CLEAR LIGHT – “She’s Ready to Be Free” 1967: Ah, to stumble across a dashing young rock band this idiosyncratic amongst the canyons of LA. Is this taken from The President’s Analyst? I don’t know jack about CLEAR LIGHT, other than they put out one LP on Electra in the wake of THE DOORS with future CSN&Y drummer Dallas Taylor. This psych fragment – with that manic gtr chickenscratchin’ – makes me wanna explore more.

CAPTAIN BEEFHEART – “Electricity” 1968: I’m guessing this is a studio take overdubbed here, but WHO CARES! It’s a young Beefheart & band on the beach, for christ’s sake – looks like Santa Monica to me. And in mismatched hats no less! – ya just gotta admire em. LA freak was waaaay more at odds with SoCal’s idea of itself than hippie ever was in relation to SF’s identity (BLUE CHEER excluded). This created a cluster of LA outcast artists who were more tough/ornery, more individualistic, and ultimately more inspiring than their NoCal counterparts. Give me the Straight! Records crew any day of the week.

KALEIDOSCOPE – “Lie To Me” 1969: This live version beats the pants off the still-rankin’ studio version found on their Incredible! LP. Jimmy Page called these guys his favorite band, and I’m starting to believe he was on to something special here – what a talented group. And if only the flashing colors along Sunset Blvd. were still anywhere near this eye-popping . . .

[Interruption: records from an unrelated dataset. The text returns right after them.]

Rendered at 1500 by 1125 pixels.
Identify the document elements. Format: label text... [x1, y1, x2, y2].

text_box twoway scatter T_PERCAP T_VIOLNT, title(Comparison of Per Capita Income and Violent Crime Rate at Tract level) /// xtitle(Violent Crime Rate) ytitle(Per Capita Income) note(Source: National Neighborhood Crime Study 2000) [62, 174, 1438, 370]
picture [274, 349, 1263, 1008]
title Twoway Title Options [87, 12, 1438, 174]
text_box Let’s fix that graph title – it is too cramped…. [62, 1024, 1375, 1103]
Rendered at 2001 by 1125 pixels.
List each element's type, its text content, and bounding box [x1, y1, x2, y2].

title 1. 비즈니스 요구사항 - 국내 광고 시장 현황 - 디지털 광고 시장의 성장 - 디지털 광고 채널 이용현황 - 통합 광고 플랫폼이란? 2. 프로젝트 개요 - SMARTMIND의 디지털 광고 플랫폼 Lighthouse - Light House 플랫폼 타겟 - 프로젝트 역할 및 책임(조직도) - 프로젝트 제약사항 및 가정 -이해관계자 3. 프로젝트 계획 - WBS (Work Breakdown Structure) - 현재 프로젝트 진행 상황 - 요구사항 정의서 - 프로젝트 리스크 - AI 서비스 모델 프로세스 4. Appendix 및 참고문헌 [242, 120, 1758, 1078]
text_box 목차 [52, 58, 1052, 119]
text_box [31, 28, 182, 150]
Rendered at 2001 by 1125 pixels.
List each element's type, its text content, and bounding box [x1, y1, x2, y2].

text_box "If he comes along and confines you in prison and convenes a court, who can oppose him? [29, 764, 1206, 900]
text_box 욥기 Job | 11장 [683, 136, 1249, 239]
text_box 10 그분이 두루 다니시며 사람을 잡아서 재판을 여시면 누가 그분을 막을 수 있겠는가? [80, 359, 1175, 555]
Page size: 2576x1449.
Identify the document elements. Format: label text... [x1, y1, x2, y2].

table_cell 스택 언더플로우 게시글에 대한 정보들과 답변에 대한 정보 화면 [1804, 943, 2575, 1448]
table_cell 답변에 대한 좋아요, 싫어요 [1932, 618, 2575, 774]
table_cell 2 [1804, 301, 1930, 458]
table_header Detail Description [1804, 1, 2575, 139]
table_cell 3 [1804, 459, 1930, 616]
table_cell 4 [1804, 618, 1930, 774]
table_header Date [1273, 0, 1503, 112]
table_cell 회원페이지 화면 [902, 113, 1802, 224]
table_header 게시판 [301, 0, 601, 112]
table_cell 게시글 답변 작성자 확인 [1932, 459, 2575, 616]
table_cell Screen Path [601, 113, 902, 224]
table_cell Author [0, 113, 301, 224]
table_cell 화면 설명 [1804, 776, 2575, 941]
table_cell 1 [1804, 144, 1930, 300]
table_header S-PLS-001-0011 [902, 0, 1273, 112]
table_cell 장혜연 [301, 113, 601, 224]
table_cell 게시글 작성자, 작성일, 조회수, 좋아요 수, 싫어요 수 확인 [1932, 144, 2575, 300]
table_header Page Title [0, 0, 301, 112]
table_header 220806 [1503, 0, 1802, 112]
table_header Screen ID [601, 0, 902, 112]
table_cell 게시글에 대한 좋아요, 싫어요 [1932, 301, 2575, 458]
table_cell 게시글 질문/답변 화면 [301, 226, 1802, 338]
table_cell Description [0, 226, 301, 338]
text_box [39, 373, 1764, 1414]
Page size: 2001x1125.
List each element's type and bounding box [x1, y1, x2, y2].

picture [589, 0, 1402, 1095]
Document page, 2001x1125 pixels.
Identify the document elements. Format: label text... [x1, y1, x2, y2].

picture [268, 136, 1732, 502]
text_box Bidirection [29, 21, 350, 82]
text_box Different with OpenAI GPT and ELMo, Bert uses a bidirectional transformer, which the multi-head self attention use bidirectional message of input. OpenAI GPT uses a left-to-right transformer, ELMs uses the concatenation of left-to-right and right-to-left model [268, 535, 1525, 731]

THE BYRDS & EARL SCRUGGS – “You Ain’t Going Nowhere” 1971: You may have seen this already; I sure haven’t. Industry pressure kept these BYRD guys kinda tame in their early career, but man the times they did a-change and eventually they were free to fly with the best of em. Later BYRDS gtrist Clarence White has always been a string-bending favorite of mine, although here that young guy to the right of Earl (Earl’s son?) turns in a pretty dang talented solo, too.

MU – “Nobody Wants to Shine” 1972: Merrell Fankhauser’s MU chiseled out the absolute pinnacle of Westcoast hippie rock on their first self-titled LP in 1970, recorded during their LA period. There remains nothing like MU’s glorious MAGIC BAND meets GRATEFUL DEAD musical vibeology found anywhere on this still-beautiful planet (Lemuria included). This silent clip – filmed up near San Luis Obispo someplace, but so what – is the only film I’ve ever seen of em. Watch closely, and ya just might learn a thing or to about how to actualize one of those alternate psychedelic realities we all know exist, but seem at a big, big loss to find in 2008.